In the post on emotional eating, replace "cookie" with "brownie" and reproduce the stretch from "After I was" through "don't really want.".

__Page extract__
▬▬▬▬▬▬▬▬▬▬

These weeks have been hard. I am feeling sicker and sicker by the day with my symptoms increasing as I inch towards my next infusion and I have been less and less able to avoid my 'sensitive foods'. My doctor says there is no such thing, but desperation leads to a more open mind...
The therapist that I have started to see found it interesting that I was having such a hard time not eating those crap foods, despite my desire to avoid them, and she said that I should 'be curious' about it all.
Be curious. Don't stop yourself, per se, but let your mind slow down when you are reaching for them, just long enough to be curious as to why...
And so I have been trying to. This morning my mind wandered back to my first real boyfriend and the hurts that still hang around my heart despite the almost 20 years that has passed since that life. I found myself wanting to get a diet coke and donut, even though I had brought good food with me and wasn't hungry and all of the good reasons not to.
I realized that I wanted to have that crap because I was sad. I wanted to shove that lump that had lodged in my throat down into my stomach with hopes of it being dissolved away. What better than a cake donut for that?
I let myself get that drink and donut, despite my swollen intestine, that pushes at my left belly as I sit here writing. And I sat and ate it and wanted to cry.
Usually when I do this I am not so aware that I am sad. Maybe other times I have not been sad, just hungry?
No. I don't think so. It had a very familiar quality to it. I think I eat that stuff to check out. To pretend that life is a fun party, mostly when it doesn't feel like it is.
After I was finished I still had that lump in my throat.
And after the chips and cookie I just ate (a mere 1.5hrs later), it is still there.
I am glad to have some answers about why I keep compulsively buying and consuming this crap that I don't really want.
But I am pretty bummed to figure out that I am sadder than I thought and that that crap doesn't help it at all... hence the repeat offending.
I guess I need to figure out a new way (an effective way) to deal with my sadness and anxiety.

▬▬▬▬▬▬▬▬▬▬

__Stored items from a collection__

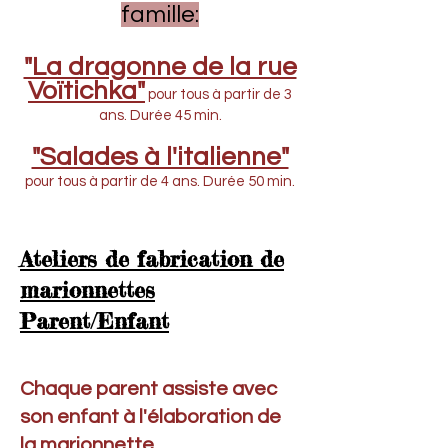
famille:
"La dragonne de la rue
Voïtichka"
pour tous à partir de 3
ans. Durée 45 min.
"Salades à l'italienne"
pour tous à partir de 4 ans. Durée 50 min.
Ateliers de fabrication de
marionnettes
Parent/Enfant
Chaque parent assiste avec
son enfant à l'élaboration de
la marionnette.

▬▬▬▬▬▬▬▬▬▬

__Problem solution__
After I was finished I still had that lump in my throat.
And after the chips and brownie I just ate (a mere 1.5hrs later), it is still there.
I am glad to have some answers about why I keep compulsively buying and consuming this crap that I don't really want.